*** Opening Text for analysis ***
Patch shuffling accident -- this belongs with a later patch that invokes
the host machine check handler similar to what is done with do_IRQ().
The host machine check handler needs some work first, though.

>> 		break;
>>
>> 	case BOOKE_INTERRUPT_EXTERNAL:
>> 		kvmppc_account_exit(vcpu, EXT_INTR_EXITS);
>> -		if (need_resched())
>> -			cond_resched();
>> +		kvm_resched(vcpu);
> 
> Why are we explicit about the resched? On book3s I just call kvm_resched(vcpu) before the switch().

There are a few exit types where we don't currently do the resched -- if
they're all bugs or don't-cares, we could move it out of the switch.

We probably should defer the check until after we've disabled
interrupts, similar to signals -- even if we didn't exit for an
interrupt, we could have received one after enabling them.

>> +		if (kvm_is_visible_gfn(vcpu->kvm, gfn)) {
>> +			/* The guest TLB had a mapping, but the shadow TLB
>> +			 * didn't. This could be because:
>> +			 * a) the entry is mapping the host kernel, or
>> +			 * b) the guest used a large mapping which we're faking
>> +			 * Either way, we need to satisfy the fault without
>> +			 * invoking the guest. */
>> +			kvmppc_mmu_map(vcpu, eaddr, gpaddr, gtlb_index);
>> +		} else {
>> +			/* Guest mapped and leaped at non-RAM! */
>> +			kvmppc_booke_queue_irqprio(vcpu,
>> +						   BOOKE_IRQPRIO_MACHINE_CHECK);
> 
> Are you sure? Couldn't this also be MMIO? That doesn't really improve the situation as executing from MMIO is tricky with the KVM model, but it's not necessarily bad. Oh well, I guess we'll have to do something and throwing an #MC isn't all that ugly.
*** Closing Text for analysis ***
# [Required work]
A. Locate each line in the rows that contains the string "unstall", and copy those lines.
B. Resume the KVM patch discussion, picking up after its last sentence.
The KVM patch discussion and the rows have no connection to each other.
*** Opening Extracted entries ***
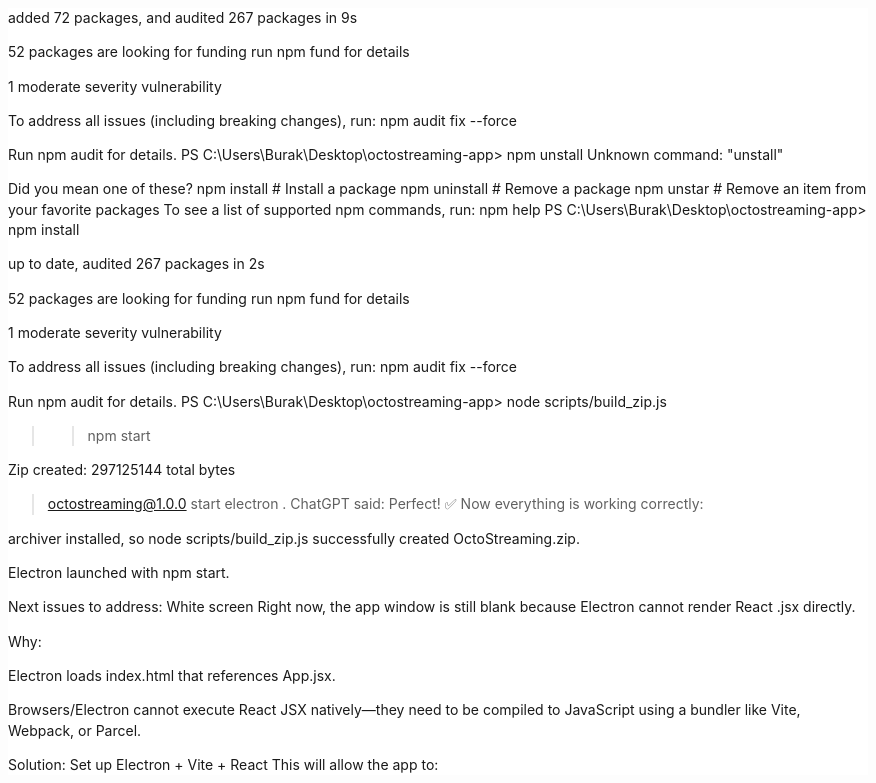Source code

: added 72 packages, and audited 267 packages in 9s

52 packages are looking for funding
  run npm fund for details

1 moderate severity vulnerability

To address all issues (including breaking changes), run:
  npm audit fix --force

Run npm audit for details.
PS C:\Users\Burak\Desktop\octostreaming-app> npm unstall
Unknown command: "unstall"


Did you mean one of these?
  npm install # Install a package
  npm uninstall # Remove a package
  npm unstar # Remove an item from your favorite packages
To see a list of supported npm commands, run:
  npm help
PS C:\Users\Burak\Desktop\octostreaming-app> npm install

up to date, audited 267 packages in 2s

52 packages are looking for funding
  run npm fund for details

1 moderate severity vulnerability

To address all issues (including breaking changes), run:
  npm audit fix --force

Run npm audit for details.
PS C:\Users\Burak\Desktop\octostreaming-app> node scripts/build_zip.js
>> npm start
>>
Zip created: 297125144 total bytes

> octostreaming@1.0.0 start
> electron .
ChatGPT said:
Perfect! ✅ Now everything is working correctly:

archiver installed, so node scripts/build_zip.js successfully created OctoStreaming.zip.

Electron launched with npm start.

Next issues to address: White screen
Right now, the app window is still blank because Electron cannot render React .jsx directly.

Why:

Electron loads index.html that references App.jsx.

Browsers/Electron cannot execute React JSX natively—they need to be compiled to JavaScript using a bundler like Vite, Webpack, or Parcel.

Solution: Set up Electron + Vite + React
This will allow the app to:
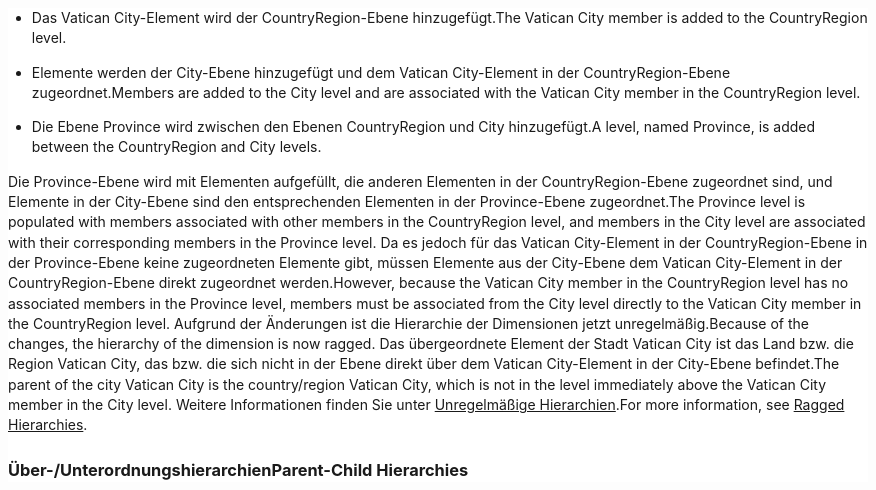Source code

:-   <span data-ttu-id="afc38-175">Das Vatican City-Element wird der CountryRegion-Ebene hinzugefügt.</span><span class="sxs-lookup"><span data-stu-id="afc38-175">The Vatican City member is added to the CountryRegion level.</span></span>  
  
-   <span data-ttu-id="afc38-176">Elemente werden der City-Ebene hinzugefügt und dem Vatican City-Element in der CountryRegion-Ebene zugeordnet.</span><span class="sxs-lookup"><span data-stu-id="afc38-176">Members are added to the City level and are associated with the Vatican City member in the CountryRegion level.</span></span>  
  
-   <span data-ttu-id="afc38-177">Die Ebene Province wird zwischen den Ebenen CountryRegion und City hinzugefügt.</span><span class="sxs-lookup"><span data-stu-id="afc38-177">A level, named Province, is added between the CountryRegion and City levels.</span></span>  
  
 <span data-ttu-id="afc38-178">Die Province-Ebene wird mit Elementen aufgefüllt, die anderen Elementen in der CountryRegion-Ebene zugeordnet sind, und Elemente in der City-Ebene sind den entsprechenden Elementen in der Province-Ebene zugeordnet.</span><span class="sxs-lookup"><span data-stu-id="afc38-178">The Province level is populated with members associated with other members in the CountryRegion level, and members in the City level are associated with their corresponding members in the Province level.</span></span> <span data-ttu-id="afc38-179">Da es jedoch für das Vatican City-Element in der CountryRegion-Ebene in der Province-Ebene keine zugeordneten Elemente gibt, müssen Elemente aus der City-Ebene dem Vatican City-Element in der CountryRegion-Ebene direkt zugeordnet werden.</span><span class="sxs-lookup"><span data-stu-id="afc38-179">However, because the Vatican City member in the CountryRegion level has no associated members in the Province level, members must be associated from the City level directly to the Vatican City member in the CountryRegion level.</span></span> <span data-ttu-id="afc38-180">Aufgrund der Änderungen ist die Hierarchie der Dimensionen jetzt unregelmäßig.</span><span class="sxs-lookup"><span data-stu-id="afc38-180">Because of the changes, the hierarchy of the dimension is now ragged.</span></span> <span data-ttu-id="afc38-181">Das übergeordnete Element der Stadt Vatican City ist das Land bzw. die Region Vatican City, das bzw. die sich nicht in der Ebene direkt über dem Vatican City-Element in der City-Ebene befindet.</span><span class="sxs-lookup"><span data-stu-id="afc38-181">The parent of the city Vatican City is the country/region Vatican City, which is not in the level immediately above the Vatican City member in the City level.</span></span> <span data-ttu-id="afc38-182">Weitere Informationen finden Sie unter [Unregelmäßige Hierarchien](../multidimensional-models/user-defined-hierarchies-ragged-hierarchies.md).</span><span class="sxs-lookup"><span data-stu-id="afc38-182">For more information, see [Ragged Hierarchies](../multidimensional-models/user-defined-hierarchies-ragged-hierarchies.md).</span></span>  
  
### <a name="parent-child-hierarchies"></a><span data-ttu-id="afc38-183">Über-/Unterordnungshierarchien</span><span class="sxs-lookup"><span data-stu-id="afc38-183">Parent-Child Hierarchies</span></span>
*** Closing Extracted entries ***
# [Written answers]
A.
PS C:\Users\Burak\Desktop\octostreaming-app> npm unstall
Unknown command: "unstall"

B.
I think I asked you about executing from MMIO once, and you said it
wasn't supported even in straight QEMU.  Have things changed?

>> diff --git a/arch/powerpc/kvm/booke.h b/arch/powerpc/kvm/booke.h
>> index 05d1d99..d53bcf2 100644
>> --- a/arch/powerpc/kvm/booke.h
>> +++ b/arch/powerpc/kvm/booke.h
>> @@ -48,7 +48,20 @@
>> #define BOOKE_IRQPRIO_PERFORMANCE_MONITOR 19
>> /* Internal pseudo-irqprio for level triggered externals */
>> #define BOOKE_IRQPRIO_EXTERNAL_LEVEL 20
>> -#define BOOKE_IRQPRIO_MAX 20
>> +#define BOOKE_IRQPRIO_DBELL 21
>> +#define BOOKE_IRQPRIO_DBELL_CRIT 22
>> +#define BOOKE_IRQPRIO_MAX 23
> 
> So was MAX wrong before or is it too big now?

MAX is just a marker for how many IRQPRIOs we have, not any sort of
external limit.  This patch adds new IRQPRIOs, so MAX goes up.

The actual limit is the number of bits in a long.

>> +	.if	\flags & NEED_EMU
>> +	lwz	r9, VCPU_KVM(r4)
> 
> writing r9
> 
>> +	.endif
>> +
>> +#ifdef CONFIG_KVM_EXIT_TIMING
>> +	/* save exit time */
>> +1:	mfspr	r7, SPRN_TBRU
>> +	mfspr	r8, SPRN_TBRL
>> +	mfspr	r9, SPRN_TBRU
> 
> overwriting r9 again?

Oops.  It's RFC for a reason. :-)

>> +#ifndef CONFIG_64BIT
> 
> Double negation is always hard to read. Please reverse the ifdef :)

OK.

>> +lightweight_exit:
>> +	PPC_STL	r2, HOST_R2(r1)
>> +
>> +	mfspr	r3, SPRN_PID
>> +	stw	r3, VCPU_HOST_PID(r4)
>> +	lwz	r3, VCPU_GUEST_PID(r4)
>> +	mtspr	SPRN_PID, r3
>> +
>> +	/* Save vcpu pointer for the exception handlers
>> +	 * must be done before loading guest r2.
>> +	 */
>> +//	SET_VCPU(r4)
> 
> hm?

Can just be removed, it's handled in booke's vcpu load/put.

>> +	lwz	r6, (VCPU_SHARED_MAS2 + 4)(r11)
>> +#else
>> +	ld	r6, (VCPU_SHARED_MAS2)(r11)
>> +#endif
>> +	lwz	r7, VCPU_SHARED_MAS7_3+4(r11)
>> +	lwz	r8, VCPU_SHARED_MAS4(r11)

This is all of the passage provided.